If I can do it, so can you
Out of the 26 national records that Singapore Athletics monitors, only five of them were set on home soil. Amidst Rozario’s triple jump record-setting, her senior, Nur Izlyn Zaini, clocked Singapore’s first sub-14 in the 100m hurdles to set a national record of 13.88s in her first year at Georgia Southern University.
“I was chasing her records in the past. I know how difficult it is,” said Rozario, who listed Izlyn as her sports inspiration. “Even though she has all these achievements, you wouldn’t know that by talking to her because she’s so down to earth and friendly to everyone.”

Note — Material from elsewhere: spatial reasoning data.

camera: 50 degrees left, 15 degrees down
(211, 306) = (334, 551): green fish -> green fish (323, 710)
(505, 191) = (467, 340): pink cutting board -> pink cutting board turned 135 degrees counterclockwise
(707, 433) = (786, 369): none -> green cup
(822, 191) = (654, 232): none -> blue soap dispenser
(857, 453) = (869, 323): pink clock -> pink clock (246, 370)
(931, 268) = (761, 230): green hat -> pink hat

Though pursuing high-performance sports at a collegiate level is not common among Singaporeans because of the paper chase culture, Rozario has fewer qualms about choosing this path. After all, her seniors have paved the way for her.

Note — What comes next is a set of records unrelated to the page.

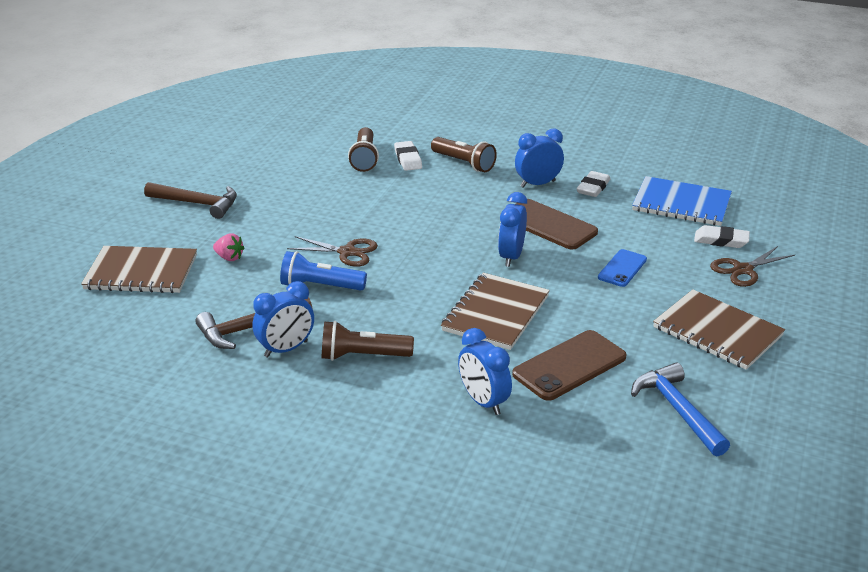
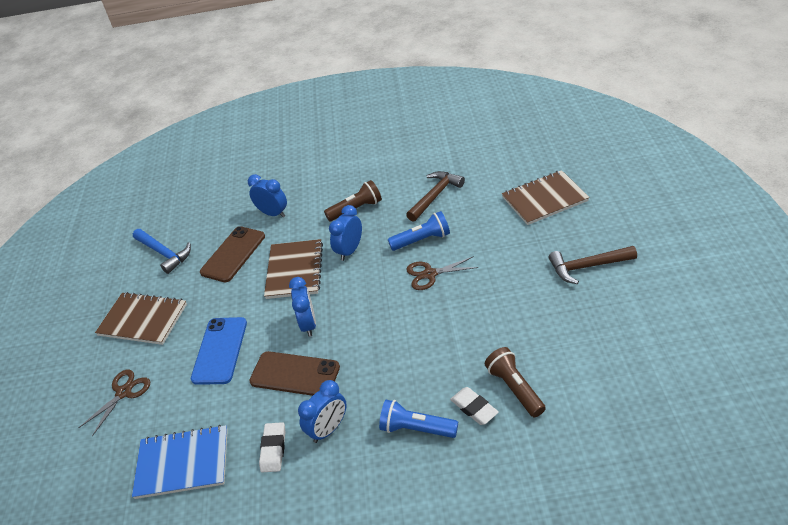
camera: 160 degrees right, 10 degrees up
(229, 258) = (504, 233): pink strawberry -> none
(286, 349) = (402, 194): blue clock -> blue clock (349, 251)
(464, 163) = (416, 428): brown flashlight -> blue flashlight
(622, 268) = (220, 350): blue phone -> blue phone, size x1.64
(721, 240) = (142, 423): white eraser -> none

“(Izlyn) had the courage to take the leap, which inspired me to have that courage as well,” said Rozario.
What she’ll miss most about home? Her grandmother’s cooking, who often cooks a spread of dishes with rice that Rozario always looks forward to.
“I’m her favourite,” she said with a cheeky smile.
While Rozario won’t be trying any new events in the near future as she hones in on her high-performance dreams, don’t be surprised if you ever find her tall, thin lanky frame in a shot put ring.
“The stereotype is that you have to be very strong for throws, but height actually plays a major role,” she said.